Sindikat post, Jakarta – Wakil Ketua Majelis Permusyawaratan Rakyat Republik Indonesia (MPR RI) Dr. H. M Hidayat Nur Wahid, MA menyesali hakim Pengadilan Jakarta Pusat yang mengabulkan permohonan pencatatan perkawinan beda Agama (mempelai pria beragama Kristen, dan mempelai wanita beragama Islam), dan mengingatkan kembali agar Hakim yang berada di lingkungan Mahkamah Agung (MA) dan MA sendiri untuk mentaati putusan Mahkamah Konstitusi (MK) yang menolak mengesahkan pernikahan beda Agama, serta fatwa MUI yang menolak perkawinan beda Agama (seperti perempuan Muslimah dinikahi oleh pria yang tidak beragama Islam).
Hakim pengadilan negeri seharusnya mengundang dan mendengarkan pendapat MUI sebagai otoritas keagamaan di Indonesia, apabila ada permohonan pengesahan pernikahan apabila salah satu mempelainya beragama Islam.

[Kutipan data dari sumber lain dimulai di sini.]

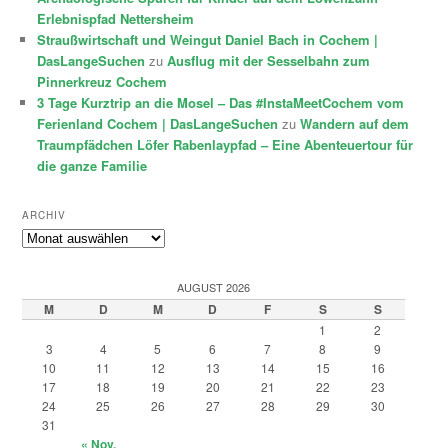
Erlebnispfad Nettersheim
Straußwirtschaft und Weingut Daniel Bach in Cochem |
DasLangeSuchen
zu
Ausflug mit der Sesselbahn zum
Pinnerkreuz Cochem
3 Tage Kurztrip an die Mosel – Das #InstaMeetCochem vom
Ferienland Cochem | DasLangeSuchen
zu
Wandern auf dem
Traumpfädchen Löfer Rabenlaypfad – Eine Abenteuertour für
die ganze Familie
ARCHIV
Archiv
AUGUST 2026
M
D
M
D
F
S
S
1
2
3
4
5
6
7
8
9
10
11
12
13
14
15
16
17
18
19
20
21
22
23
24
25
26
27
28
29
30
31
« Nov.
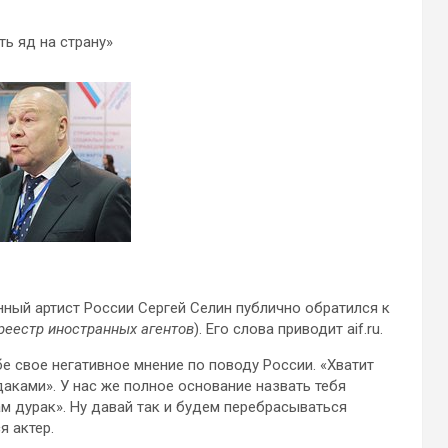
ть яд на страну»
ный артист России Сергей Селин публично обратился к
реестр иностранных агентов
). Его слова приводит aif.ru.
бе свое негативное мнение по поводу России. «Хватит
удаками». У нас же полное основание назвать тебя
ам дурак». Ну давай так и будем перебрасываться
я актер.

Dalam konteks Indonesia sebagai negata Hukum, para Hakim harusnya juga mentaati putusan MK yang bersifat final dan mengikat. Apalagi MK sudah berulang kali menolak permohonan uji materi UU Perkawinan untuk membolehkan perkawinan beda agama.
“Para hakim pengadilan negeri Jakarta Pusat yang juga mengabulkan permohonan perkawinan beda Agama itu telah mengabaikan prinsip Indonesia sebagai negara hukum, yang mengenal ada nya hierarki perundangan yang harusnya ditaati. Dengan MK untuk yang kesekian kalinya menolak pengesahan perkawinan beda agama, itu seharusnya menjadi rujukan utama oleh hakim PN, karena menurut UUD NRI 1945, putusan MK bersifat final dan mengikat, termasuk mengikat para hakim di lingkungan MA,” jelasnya melalui siaran pers di Jakarta, Minggu (25/6).
Sebagai informasi, HNW sapaan akrabnya sudah berulang kali menyampaikan hal tersebut melihat fenomena para hakim PN yang mengabulkan permohonan pencatatan perkawinan beda agama. Sebelum kasus di PN Jakpus ini, hakim PN Surabaya, PN Yogyakarta, PN Tangerang dan PN Jakarta Selatan juga melakukan hal serupa, padahal itu tak sesuai dengan Konstitusi, Keputusan MK, UU Perkawinan dan Fatwa MUI.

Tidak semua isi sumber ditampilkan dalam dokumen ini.